Failure modes I wanted the software to catch
The bench failures are simple, but they are exactly the kind that waste time.
An unpowered DDS module accepts every GPIO sequence from the Pi and produces no output. The chip has no readback, so software cannot tell the difference between a successful load into a powered device and forty bits clocked into a dead rail. The practical rule is boring and useful: when all outputs are flat, check 3.3 V and common ground first.
Reset is another trap. After reset, the AD9850 returns to parallel mode. If the driver assumes serial mode survived, it will shift forty good serial bits into a chip that is interpreting the bus as parallel data. The tool tracks that reset happened and re-enters serial mode before the next serial load.

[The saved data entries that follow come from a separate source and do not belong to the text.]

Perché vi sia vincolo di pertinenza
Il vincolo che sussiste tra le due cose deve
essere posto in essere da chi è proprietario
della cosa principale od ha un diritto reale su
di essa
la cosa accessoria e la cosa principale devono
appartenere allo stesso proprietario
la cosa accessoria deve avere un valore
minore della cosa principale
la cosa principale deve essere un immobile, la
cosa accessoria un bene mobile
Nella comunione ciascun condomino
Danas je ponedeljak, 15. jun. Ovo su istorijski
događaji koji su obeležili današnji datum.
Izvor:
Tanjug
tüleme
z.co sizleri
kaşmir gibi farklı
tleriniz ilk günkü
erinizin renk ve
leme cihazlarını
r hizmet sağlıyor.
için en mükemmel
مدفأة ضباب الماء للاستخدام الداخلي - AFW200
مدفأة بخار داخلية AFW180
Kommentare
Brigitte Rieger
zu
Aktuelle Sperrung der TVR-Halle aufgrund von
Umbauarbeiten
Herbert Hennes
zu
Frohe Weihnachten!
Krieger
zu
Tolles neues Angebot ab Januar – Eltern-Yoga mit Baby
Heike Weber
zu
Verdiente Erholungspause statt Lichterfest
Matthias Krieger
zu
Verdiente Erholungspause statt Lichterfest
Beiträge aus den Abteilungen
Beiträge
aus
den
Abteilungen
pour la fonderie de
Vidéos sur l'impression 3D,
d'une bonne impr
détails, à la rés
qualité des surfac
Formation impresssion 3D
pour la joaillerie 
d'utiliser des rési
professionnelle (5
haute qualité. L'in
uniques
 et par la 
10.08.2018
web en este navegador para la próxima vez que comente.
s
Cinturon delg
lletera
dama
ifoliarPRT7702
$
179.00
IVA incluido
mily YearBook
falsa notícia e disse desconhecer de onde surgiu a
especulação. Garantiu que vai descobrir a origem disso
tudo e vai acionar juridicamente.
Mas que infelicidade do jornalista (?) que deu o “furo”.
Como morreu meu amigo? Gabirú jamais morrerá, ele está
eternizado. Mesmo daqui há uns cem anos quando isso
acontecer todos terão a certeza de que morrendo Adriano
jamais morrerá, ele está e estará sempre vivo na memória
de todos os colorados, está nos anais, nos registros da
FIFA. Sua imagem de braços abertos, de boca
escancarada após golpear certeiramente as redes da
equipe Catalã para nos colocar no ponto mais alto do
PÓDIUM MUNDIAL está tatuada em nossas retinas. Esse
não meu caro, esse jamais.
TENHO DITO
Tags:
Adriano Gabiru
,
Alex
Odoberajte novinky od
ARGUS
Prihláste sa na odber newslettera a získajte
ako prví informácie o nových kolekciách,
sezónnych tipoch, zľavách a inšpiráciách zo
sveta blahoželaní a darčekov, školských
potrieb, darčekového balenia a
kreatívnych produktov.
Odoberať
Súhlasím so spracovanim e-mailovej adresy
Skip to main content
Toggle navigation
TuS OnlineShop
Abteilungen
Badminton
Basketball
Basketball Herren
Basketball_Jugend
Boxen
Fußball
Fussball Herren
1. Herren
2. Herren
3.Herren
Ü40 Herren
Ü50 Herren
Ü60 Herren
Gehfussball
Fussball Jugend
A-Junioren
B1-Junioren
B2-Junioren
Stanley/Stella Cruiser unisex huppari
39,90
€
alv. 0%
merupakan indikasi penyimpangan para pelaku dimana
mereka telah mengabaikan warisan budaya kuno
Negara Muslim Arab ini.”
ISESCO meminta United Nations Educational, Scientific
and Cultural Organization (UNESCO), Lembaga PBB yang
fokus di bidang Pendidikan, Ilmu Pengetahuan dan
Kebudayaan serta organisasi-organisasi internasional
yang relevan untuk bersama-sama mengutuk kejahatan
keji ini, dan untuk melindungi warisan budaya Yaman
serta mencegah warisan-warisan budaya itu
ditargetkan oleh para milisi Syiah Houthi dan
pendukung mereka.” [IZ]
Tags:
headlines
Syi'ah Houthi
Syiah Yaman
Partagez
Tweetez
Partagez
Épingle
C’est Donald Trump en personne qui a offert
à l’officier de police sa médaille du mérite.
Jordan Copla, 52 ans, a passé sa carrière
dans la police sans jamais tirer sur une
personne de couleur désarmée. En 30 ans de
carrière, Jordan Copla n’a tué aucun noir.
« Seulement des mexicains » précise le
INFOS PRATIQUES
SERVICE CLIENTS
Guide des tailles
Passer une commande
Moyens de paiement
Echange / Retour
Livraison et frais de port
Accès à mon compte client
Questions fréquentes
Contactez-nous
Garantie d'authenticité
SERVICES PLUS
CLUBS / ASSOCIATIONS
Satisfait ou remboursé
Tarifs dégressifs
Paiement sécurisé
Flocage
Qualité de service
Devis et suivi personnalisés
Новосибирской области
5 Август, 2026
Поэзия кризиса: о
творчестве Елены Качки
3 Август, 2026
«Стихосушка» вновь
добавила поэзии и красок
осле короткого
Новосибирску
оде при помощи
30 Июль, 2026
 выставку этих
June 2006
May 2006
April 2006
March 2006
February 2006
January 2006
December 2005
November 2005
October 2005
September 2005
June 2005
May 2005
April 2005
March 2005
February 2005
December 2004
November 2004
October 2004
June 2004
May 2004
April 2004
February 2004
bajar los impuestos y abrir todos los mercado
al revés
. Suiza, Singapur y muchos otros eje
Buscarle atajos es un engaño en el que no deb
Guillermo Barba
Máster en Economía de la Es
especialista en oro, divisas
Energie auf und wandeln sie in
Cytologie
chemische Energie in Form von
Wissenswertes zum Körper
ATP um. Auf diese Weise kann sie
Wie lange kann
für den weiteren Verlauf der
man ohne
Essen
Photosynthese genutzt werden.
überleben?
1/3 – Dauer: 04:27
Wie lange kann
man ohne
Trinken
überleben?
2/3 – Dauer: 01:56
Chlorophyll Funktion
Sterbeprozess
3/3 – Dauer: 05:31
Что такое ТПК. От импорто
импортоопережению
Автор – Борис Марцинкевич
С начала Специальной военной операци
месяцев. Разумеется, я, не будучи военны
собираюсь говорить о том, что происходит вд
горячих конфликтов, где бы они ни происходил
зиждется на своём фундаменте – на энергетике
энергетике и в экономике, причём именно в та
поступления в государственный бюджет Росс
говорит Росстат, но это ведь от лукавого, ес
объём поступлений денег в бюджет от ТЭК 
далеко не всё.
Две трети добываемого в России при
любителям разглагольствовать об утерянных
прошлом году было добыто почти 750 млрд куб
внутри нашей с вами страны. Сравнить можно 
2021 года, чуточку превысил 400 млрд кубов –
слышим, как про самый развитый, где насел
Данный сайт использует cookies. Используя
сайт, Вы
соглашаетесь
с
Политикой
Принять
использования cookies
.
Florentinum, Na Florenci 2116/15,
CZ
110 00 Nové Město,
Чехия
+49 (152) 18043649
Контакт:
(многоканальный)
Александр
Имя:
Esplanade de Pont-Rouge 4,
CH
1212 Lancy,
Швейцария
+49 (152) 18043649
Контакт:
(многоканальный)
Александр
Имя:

The analog outputs can mislead too. The comparator square outputs are better for frequency counting because they give the scope clean edges. Counting the sine output directly can wobble from measurement gating and make a correct tuning word look suspicious. The small potentiometer on the blue AD9850 module controls the comparator threshold, which shows up as square-wave duty cycle; for these tests I adjusted it close to 50 percent. If the square outputs are missing or ragged, that trimmer is the first thing to check. If one sine pin looks weak while the square outputs are fine, probe the other sine output before blaming the chip.
Those observations shaped the tool more than the happy path did. The driver keeps its own state, rejects dangerous W0 bits, reloads on explicit commands, warns on profile mismatches, re-enters serial mode after reset, and gives simulation output that can be compared against the command response.